Does the tag in Riemann-sums have to be between $x_{i-1}$ and $x_i$? Context:
As I understand this limit, it can be interpreted as a Riemann Sum with tag $c_i=\frac{(2i-1)}{n}$.
$$\lim_{n\to\infty}\sum_{i=1}^n \frac{2}{n}\left(1+\frac{2i-1}{n}\right)^\frac{1}{3}$$
Therefore it represents:
$$\int_0^2(1+x)^\frac{1}{3}dx$$
If $x_i=\frac{2i}{n}$ then $c_i$ falls neatly between $x_{i-1}$ and $x_i$:
$$x_{i-1}=\frac{(2i-2)}{n}<c_i<\frac{2i}{n}=x_i$$
So in that sense it is a valid tag to be able to interpret it as a Riemann Sum.
Question: 
How about this limit?
$$\lim_{n\to\infty}\sum_{i=1}^n \frac{2}{n}\left(1+\frac{2i-1000}{n}\right)^\frac{1}{3}$$
Clearly the tag doesn't fall between $x_{i-1}$ and $x_i$ anymore.
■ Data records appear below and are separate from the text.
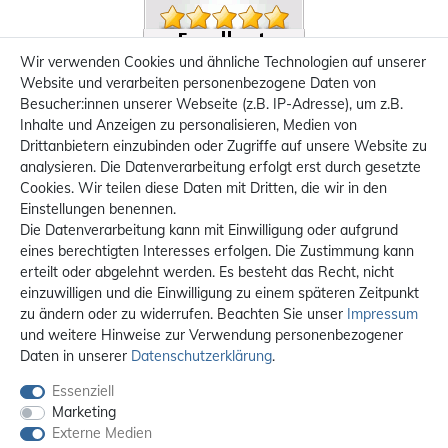
Wir verwenden Cookies und ähnliche Technologien auf unserer
Website und verarbeiten personenbezogene Daten von
Besucher:innen unserer Webseite (z.B. IP-Adresse), um z.B.
Inhalte und Anzeigen zu personalisieren, Medien von
Drittanbietern einzubinden oder Zugriffe auf unsere Website zu
analysieren. Die Datenverarbeitung erfolgt erst durch gesetzte
Cookies. Wir teilen diese Daten mit Dritten, die wir in den
Einstellungen benennen.
Die Datenverarbeitung kann mit Einwilligung oder aufgrund
eines berechtigten Interesses erfolgen. Die Zustimmung kann
erteilt oder abgelehnt werden. Es besteht das Recht, nicht
einzuwilligen und die Einwilligung zu einem späteren Zeitpunkt
zu ändern oder zu widerrufen. Beachten Sie unser
Impressum
und weitere Hinweise zur Verwendung personenbezogener
Daten in unserer
Daten­schutz­erklärung
.
Essenziell
Marketing
Externe Medien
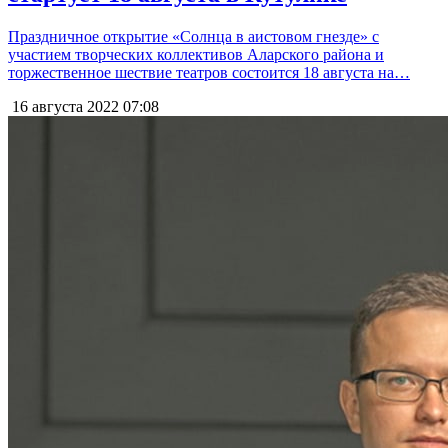
Праздничное открытие «Солнца в аистовом гнезде» с
участием творческих коллективов Аларского района и
торжественное шествие театров состоится 18 августа на…
16 августа 2022
07:08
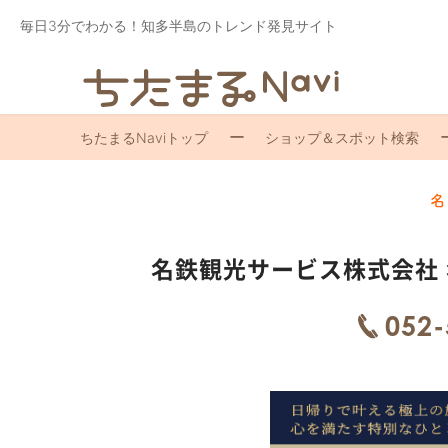
毎日3分でわかる！知多半島のトレンド発見サイト
ちたまるNaviトップ
ショップ＆スポット検索
名
名鉄観光サービス株式会社
052-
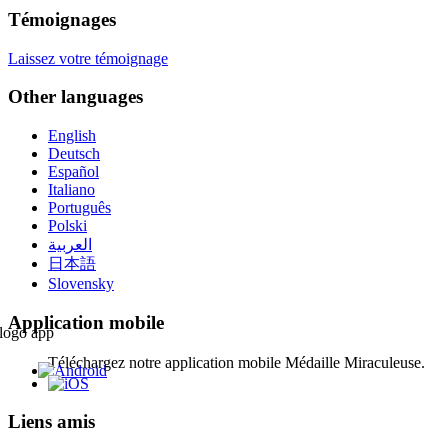
Témoignages
Laissez votre témoignage
Other languages
English
Deutsch
Español
Italiano
Português
Polski
العربية
日本語
Slovensky
Application mobile
Téléchargez notre application mobile Médaille Miraculeuse.
Liens amis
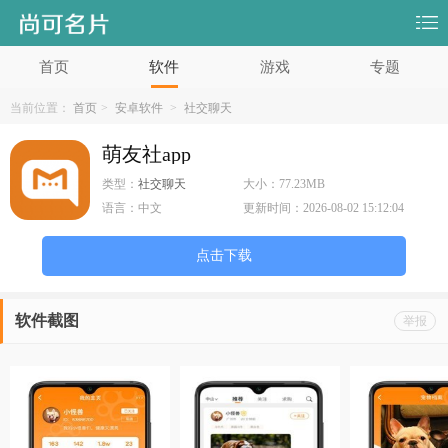
首页
软件
游戏
专题
当前位置：
首页
>
安卓软件
>
社交聊天
萌友社app
类型：
社交聊天
大小：
77.23MB
语言：
中文
更新时间：
2026-08-02 15:12:04
点击下载
软件截图
举报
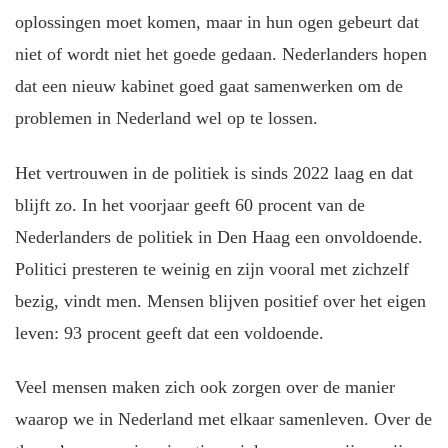
oplossingen moet komen, maar in hun ogen gebeurt dat
niet of wordt niet het goede gedaan. Nederlanders hopen
dat een nieuw kabinet goed gaat samenwerken om de
problemen in Nederland wel op te lossen.
Het vertrouwen in de politiek is sinds 2022 laag en dat
blijft zo. In het voorjaar geeft 60 procent van de
Nederlanders de politiek in Den Haag een onvoldoende.
Politici presteren te weinig en zijn vooral met zichzelf
bezig, vindt men. Mensen blijven positief over het eigen
leven: 93 procent geeft dat een voldoende.
Veel mensen maken zich ook zorgen over de manier
waarop we in Nederland met elkaar samenleven. Over de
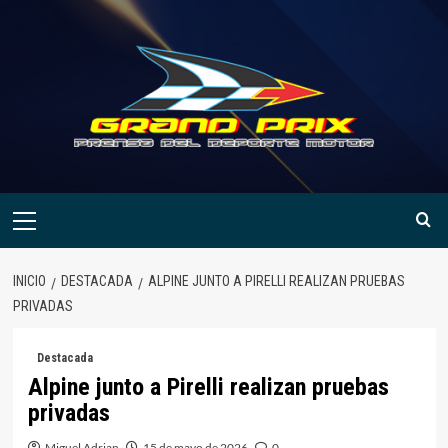
Saltar
al
contenido
Menú
primario
INICIO
DESTACADA
ALPINE JUNTO A PIRELLI REALIZAN PRUEBAS
PRIVADAS
Destacada
Alpine junto a Pirelli realizan pruebas
privadas
Miguel Adrian
15 de mayo de 2026
0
Still I wonder: does this matter if $n\to\infty$? Can we still interpret this limit as the same definitive integral?
I noticed that when calculating this limit in Mathematica it gives exactly the same answer as with the limit above...
 A: 
(2017.09.16) Is it me or is the plague of silent revenge downvotes spreading? Yet one more...

Let us prove a more general result, to make as salient as possible the relevant features of the situation.
Assume that some function $f$ is continuous on $[0,1]$ and bounded on $[-\epsilon,1+\epsilon]$, for some positive $\epsilon$, and consider, for every fixed $c$, 
$$S_n^c(f)=\frac1n\sum_{k=1}^nf\left(\frac{k+c}n\right)$$
If $c=0$, each $S_n^0(f)$ is simply a Riemann sum of $f$ on $[0,1]$ and $f$ is Riemann integrable on $[0,1]$ with integral $I(f)$, say, hence $S_n^0(f)\to I(f)$ when $n\to\infty$.
If $c\ne0$, $S_n^c(f)$ involves the value of $f$ at some points not in $[0,1]$, but, for every $n$ large enough (say, every $n\geqslant|c|/\epsilon$), these points are in $[-\epsilon,1+\epsilon]$ hence $S_n^c(f)$ is well defined. Furthermore, assuming that $c$ is a positive integer to simplify the proof (but the result is general), one sees that $$S_n^c(f)=S_n^0(f)+\frac1n\sum_{k=n+1}^{n+c}f\left(\frac{k}n\right)-\frac1n\sum_{k=1}^cf\left(\frac{k}n\right)$$ hence $$|S_n^c(f)-S_n^0(f)|\leqslant\frac1n\sum_{k=n+1}^{n+c}\left|f\left(\frac{k}n\right)\right|+\frac1n\sum_{k=1}^c\left|f\left(\frac{k}n\right)\right|\leqslant2c\sup|f|$$ which suffices to show that every such sequence of "shifted Riemann sums" $S_n^c(f)$ also converges to $I(f)$ when $n\to\infty$.
The sums in the question correspond to $2S_n^c(f)$, for $$f(x)=(1+2x)^{1/3}\qquad c=-500$$